Svolta per il caso Cappato: i pm parlano di autodeterminazione dell’individuo.
“Eutanasia” è un termine che deriva direttamente dal greco: “Eu” che significa bene e “Thànatos” morte. Combinando tali significati si ottiene il senso compiuto dell’intera parola, ossia “buona morte” o “morte positiva”.
C’è chi giudica la pratica dell’eutanasia un omicidio, a volte intrecciando opinioni personali e dogmatica cattolica a istanze socio-politiche. Marco Cappato è diventato noto in Italia per la sua strenua difesa del diritto all’eutanasia e alla scelta di “fine vita”. Ha avviato una campagna chiamata “Io sto con Marco” per sensibilizzare l’opinione pubblica e promuovere la legalizzazione dell’eutanasia in Italia.

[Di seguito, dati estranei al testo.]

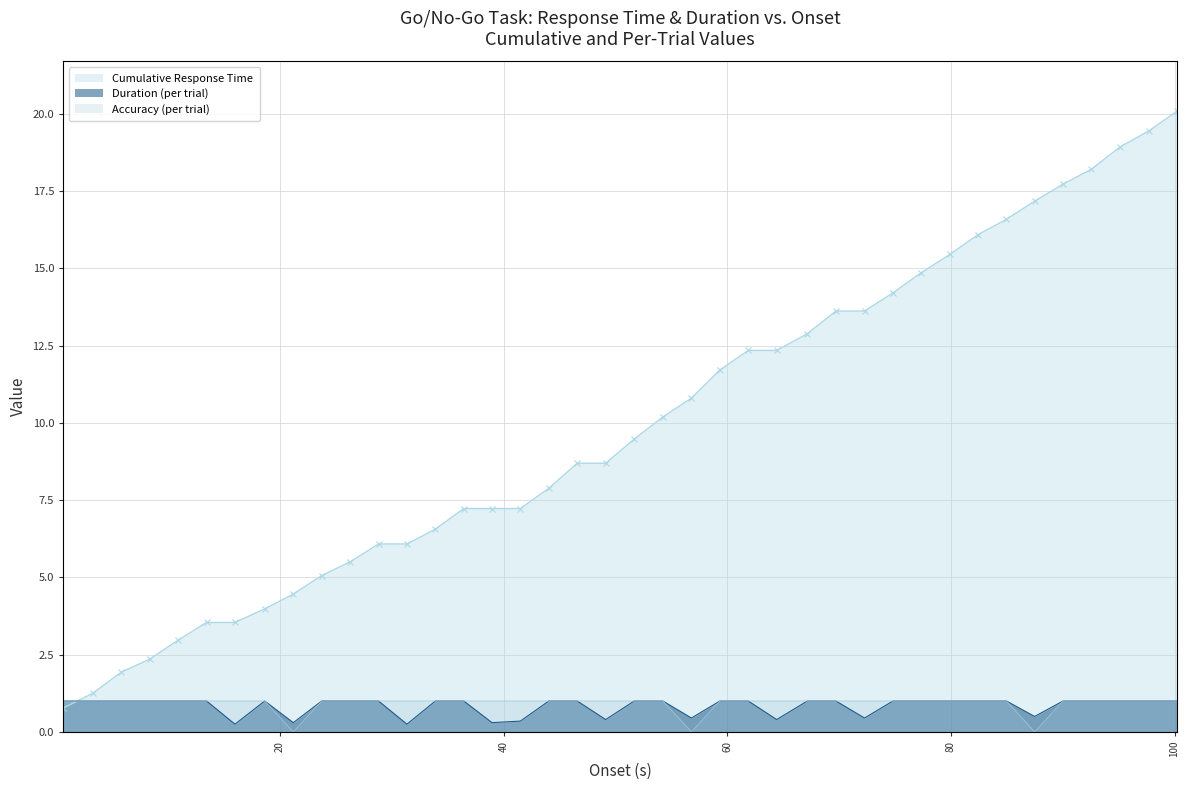

Which series ends up on top after the final intersection of Cumulative Response Time and Accuracy (per trial)?

Cumulative Response Time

Cappato è stato membro del Parlamento europeo, eletto nelle liste dei Radicali Italiani e dell’Alleanza dei Liberali e dei Democratici per l’Europa. Lì, ha continuato a promuovere i diritti civili e ha lavorato su questioni quali la legalizzazione della cannabis a fini terapeutici e la tutela della privacy.
Il caso più eclatante fu quello di DjFabio, individuo costretto a vivere in una forte sofferenza, condotto in Svizzera da Cappato per poter ricorrere alla pratica di fine vita. Dopo una battaglia processuale durata anni, alla fine la Corte costituzionale ha dichiarato non punibile chi agevola l’esecuzione del suicidio in determinate condizioni di salute.
Marco Cappato ha condotto altri due individui in Svizzera per far sì che costoro potessero usufruire di un trattamento di fine vita. Romano, ottantaduenne affetto dal morbo di Parkinson ed Elena, malata terminale che avrebbe preferito porre fine alla sua vita stando accanto alla famiglia.
I pm hanno giudicato la condotta di Cappato in modo positivo, sottolineando non tanto l’aspetto empatico dell’eutanasia, bensì quello più attivo di esercizio democratico del diritto all’autodeterminazione. Anni fa, si sarebbe parlato di concorso al suicidio, ma adesso le cose stanno cambiando.